Title

A theory of purity from the perspective of comparative religion

Date of Award

2005

Degree Type

Dissertation

Degree Name

Doctor of Philosophy (PhD)

Department

Religion

Advisor(s)

James W. Watts

Keywords

Pollution, Purity, Comparative religion, Egypt, Greece, Israel

Subject Categories

Arts and Humanities | Religion

Abstract

Though systems regulating purity and pollution are found in almost every culture and across historical time periods, and though the similarities among the purity systems of different cultures have been noticed, the field of comparative religion has failed to develop sophisticated theories about the concepts of purity and pollution. Currently, social-functionalist theories are dominant in the study of purity and pollution.
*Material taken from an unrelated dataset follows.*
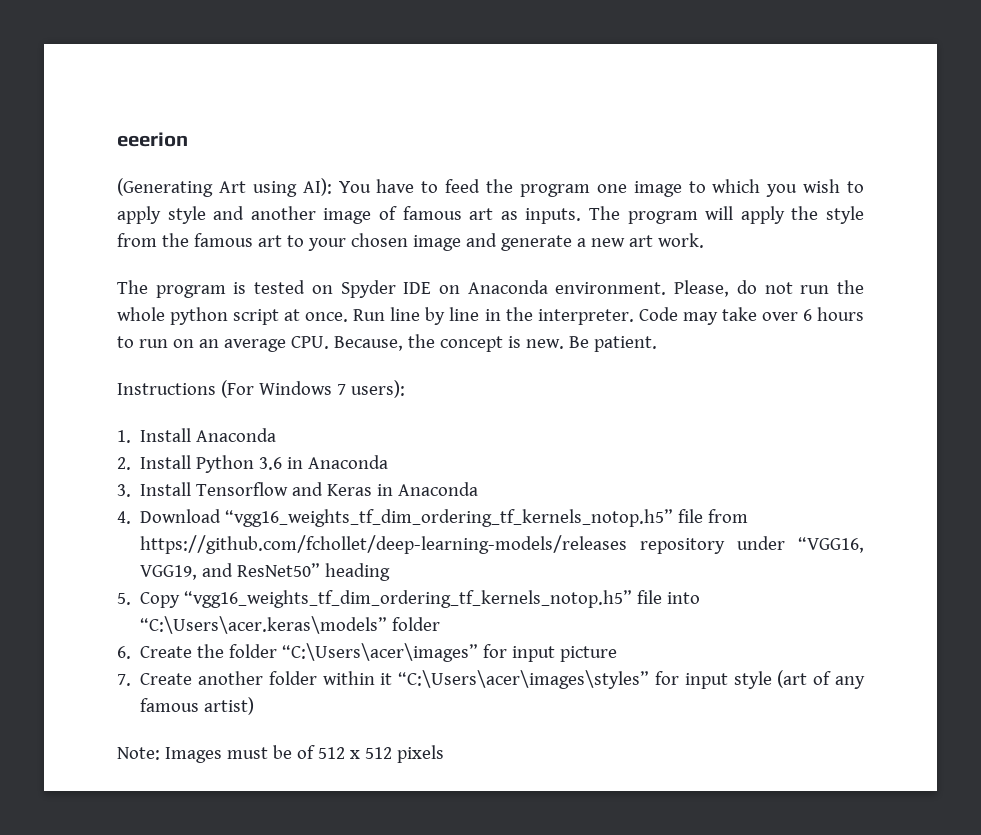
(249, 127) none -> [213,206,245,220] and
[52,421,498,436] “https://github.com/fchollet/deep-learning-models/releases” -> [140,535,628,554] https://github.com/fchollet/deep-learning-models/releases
While the social-functionalist theories have focused almost exclusively on the social dimensions of purity, my work has highlighted the necessity of also taking seriously the religious dimensions of purity. This dissertation represents my attempt to offer a much-needed theory of purity and pollution from the perspective of comparative religion. A comparative study of three ancient Mediterranean cultures---ancient Egypt, ancient Greece, and ancient Israel---shows the usefulness of my framework for understanding purity in general, as well as the purity ideas of individual cultures, more specifically. According to my theory, purity refers to, first, the requisite conditions or necessary qualities of each realm within a cosmological worldview, and second, the rules that regulate the interrelationship among the various realms that constitute the total cosmological worldview. Impurity is understood as the failure of a realm to satisfy its requisite condition and pollution is the negative effects of one realm on another in cases when their rules cannot tolerate each other. In the cosmologies of these three cultures, realms were based on two basic distinctions---divine vs. non-divine, and life vs. death. These two distinctions generated four major realms: the divine realm of life; the divine realm of death; the non-divine realm of life; and the non-divine realm of death. While the specific way that the distinctions play out in a culture is variable, my theory of purity and pollution still holds, which will be affirmed through applying my theory to the Japanese case in the last chapter.